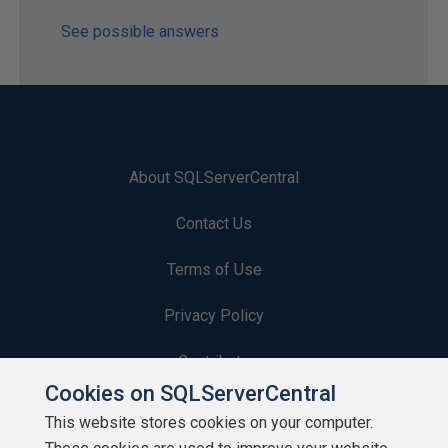
See possible answers
About SQLServerCentral
Contact Us
Terms of Use
Privacy Policy
Contribute
Cookies on SQLServerCentral
Contributors
This website stores cookies on your computer.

▬▬▬▬▬▬

◆ To-do item: Every line above is to be duplicated exactly; no picture should be carried over.

◆ Solution:
See possible answers
About SQLServerCentral
Contact Us
Terms of Use
Privacy Policy
Contribute
Cookies on SQLServerCentral
Contributors
This website stores cookies on your computer.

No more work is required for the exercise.